Rarement j'avais autant ri qu'en lisant s'écharper ceux qui, courroucés par de telles pratiques, en appellent au boss en personne, et ceux qui sont prêt à hypothéquer leur maison et vendre leur femme pour vivre pour la centième fois un show à peu près aussi chargé en surprise que la setlist des Rolling Stones. Un journal du New Jersey s'est même permis une charge frontale en soulignant que Springsteen semble bien éloigné des valeurs qu'il affiche dans les textes de ses chansons, autant que de ses pseudo engagements socio-politique, tandis qu'un lecteur, non sans malice, souligne qu'après s'être acquitté du prix du billet, les dingues pourront toujours aller manger au restaurant bénévole de Bon Jovi où chacun paye selon ses moyens, afin de nourrir gratuitement ceux qui n'en n'ont plus aucun. Quant on pense qu'il fait tout ça sans nous bassiner avec des chansons en forme d'appel au meurtre des banquiers et autres boursicoteurs, on se dit qu'il aurait mieux valu que ce soit lui qui prenne séance auprès des grands de ce monde.

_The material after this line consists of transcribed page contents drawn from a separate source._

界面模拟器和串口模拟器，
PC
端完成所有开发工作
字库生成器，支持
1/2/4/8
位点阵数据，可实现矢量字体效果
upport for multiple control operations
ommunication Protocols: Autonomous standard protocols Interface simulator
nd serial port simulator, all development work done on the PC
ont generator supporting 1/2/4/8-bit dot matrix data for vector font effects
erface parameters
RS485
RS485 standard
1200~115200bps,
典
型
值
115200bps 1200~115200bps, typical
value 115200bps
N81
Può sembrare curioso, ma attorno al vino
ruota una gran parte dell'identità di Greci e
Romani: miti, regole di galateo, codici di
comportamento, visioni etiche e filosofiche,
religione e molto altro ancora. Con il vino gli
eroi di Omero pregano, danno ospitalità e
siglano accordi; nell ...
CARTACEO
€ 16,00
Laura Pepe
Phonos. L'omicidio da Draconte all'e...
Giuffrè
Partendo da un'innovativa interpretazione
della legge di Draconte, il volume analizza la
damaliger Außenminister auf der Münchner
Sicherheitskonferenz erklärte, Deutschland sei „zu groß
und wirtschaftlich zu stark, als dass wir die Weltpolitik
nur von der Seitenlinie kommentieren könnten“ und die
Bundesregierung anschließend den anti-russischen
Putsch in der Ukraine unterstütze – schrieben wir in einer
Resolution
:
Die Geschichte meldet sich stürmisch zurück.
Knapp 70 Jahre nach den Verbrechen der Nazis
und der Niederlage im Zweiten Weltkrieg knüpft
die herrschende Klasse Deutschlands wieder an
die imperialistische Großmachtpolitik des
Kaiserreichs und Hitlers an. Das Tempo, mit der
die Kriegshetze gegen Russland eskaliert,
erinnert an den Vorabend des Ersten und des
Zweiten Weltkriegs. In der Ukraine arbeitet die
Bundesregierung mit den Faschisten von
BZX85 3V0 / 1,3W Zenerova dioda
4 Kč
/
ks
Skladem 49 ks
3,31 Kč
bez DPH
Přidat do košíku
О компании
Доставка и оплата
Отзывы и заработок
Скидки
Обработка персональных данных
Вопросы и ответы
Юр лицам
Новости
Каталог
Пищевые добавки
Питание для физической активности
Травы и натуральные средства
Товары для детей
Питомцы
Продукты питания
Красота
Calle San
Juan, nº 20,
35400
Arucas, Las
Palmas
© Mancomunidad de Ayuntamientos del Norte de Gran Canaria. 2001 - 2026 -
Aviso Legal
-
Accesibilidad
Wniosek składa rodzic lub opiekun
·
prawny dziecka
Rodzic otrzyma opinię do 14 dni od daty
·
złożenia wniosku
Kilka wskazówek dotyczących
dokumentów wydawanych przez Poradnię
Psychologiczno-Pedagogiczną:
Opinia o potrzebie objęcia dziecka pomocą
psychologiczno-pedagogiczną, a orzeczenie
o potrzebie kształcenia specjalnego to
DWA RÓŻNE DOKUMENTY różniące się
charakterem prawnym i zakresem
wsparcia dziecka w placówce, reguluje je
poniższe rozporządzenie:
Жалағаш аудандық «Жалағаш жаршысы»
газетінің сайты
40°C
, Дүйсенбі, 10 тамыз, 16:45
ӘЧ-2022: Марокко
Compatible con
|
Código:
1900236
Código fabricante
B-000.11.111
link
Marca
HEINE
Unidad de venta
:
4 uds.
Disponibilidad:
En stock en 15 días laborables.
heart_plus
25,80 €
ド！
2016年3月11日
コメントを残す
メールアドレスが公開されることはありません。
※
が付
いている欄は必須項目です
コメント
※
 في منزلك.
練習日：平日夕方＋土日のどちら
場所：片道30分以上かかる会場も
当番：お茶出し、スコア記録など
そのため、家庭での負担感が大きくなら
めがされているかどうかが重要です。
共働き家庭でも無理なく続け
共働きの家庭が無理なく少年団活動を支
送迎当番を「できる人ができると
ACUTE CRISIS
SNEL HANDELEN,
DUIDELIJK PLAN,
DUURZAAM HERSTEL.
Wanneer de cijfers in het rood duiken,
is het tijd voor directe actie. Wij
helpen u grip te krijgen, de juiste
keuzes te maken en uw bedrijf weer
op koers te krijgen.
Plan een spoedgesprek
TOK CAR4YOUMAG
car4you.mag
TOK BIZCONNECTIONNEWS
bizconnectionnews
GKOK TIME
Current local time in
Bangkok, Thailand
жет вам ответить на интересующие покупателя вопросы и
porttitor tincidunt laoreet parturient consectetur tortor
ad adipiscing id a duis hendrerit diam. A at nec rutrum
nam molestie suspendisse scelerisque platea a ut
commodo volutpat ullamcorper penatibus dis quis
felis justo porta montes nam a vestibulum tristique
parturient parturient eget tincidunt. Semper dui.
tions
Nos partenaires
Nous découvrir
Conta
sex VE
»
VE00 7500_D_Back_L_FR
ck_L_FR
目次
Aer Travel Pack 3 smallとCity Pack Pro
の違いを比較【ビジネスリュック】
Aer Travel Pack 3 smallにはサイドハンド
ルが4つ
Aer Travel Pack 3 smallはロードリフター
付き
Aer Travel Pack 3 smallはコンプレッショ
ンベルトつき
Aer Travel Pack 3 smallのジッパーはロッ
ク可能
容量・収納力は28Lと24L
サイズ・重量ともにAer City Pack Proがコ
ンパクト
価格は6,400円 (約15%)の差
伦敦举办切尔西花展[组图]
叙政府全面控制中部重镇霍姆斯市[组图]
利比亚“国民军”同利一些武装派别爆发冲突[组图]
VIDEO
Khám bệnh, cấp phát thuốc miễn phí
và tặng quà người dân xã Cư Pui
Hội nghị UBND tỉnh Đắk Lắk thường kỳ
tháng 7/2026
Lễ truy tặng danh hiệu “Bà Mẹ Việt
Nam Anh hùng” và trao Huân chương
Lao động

L'avenir parait radieux pour les vingt ou trente futures générations de Springsteen -après quoi la planète sera fichue et ils n'auront qu'à se démerder- si on ajoute à ce pactole, les live à venir (il est un spécialiste de la vente en ligne de chacun de ses concerts à coup d'1$ par chanson -sachant qu'il en joue une trentaine par soir), le Blu-ray commémoratif, le livre photo, l'album à colorier, le merchandising -trop imaginatif dans sa diversité pour que je me risque à en faire ici l'inventaire- et les 500 millions qu'il a amassé l'an passé en vendant ses droits d'auteur, pour lesquels il avait fait un procès à son ancien manager au nom de l'attachement sentimental indéfectible qu'un artiste ressent envers ses chansons, qui sont pour lui, refrain bien connu, comme ses propres enfants (qui du coup feraient bien de se méfier qu'il ne les mette pas aux enchères sur ebay un jour de mauvais vent sur Wallstreet).
On en est là dans le monde merveilleux du rock'n'roll.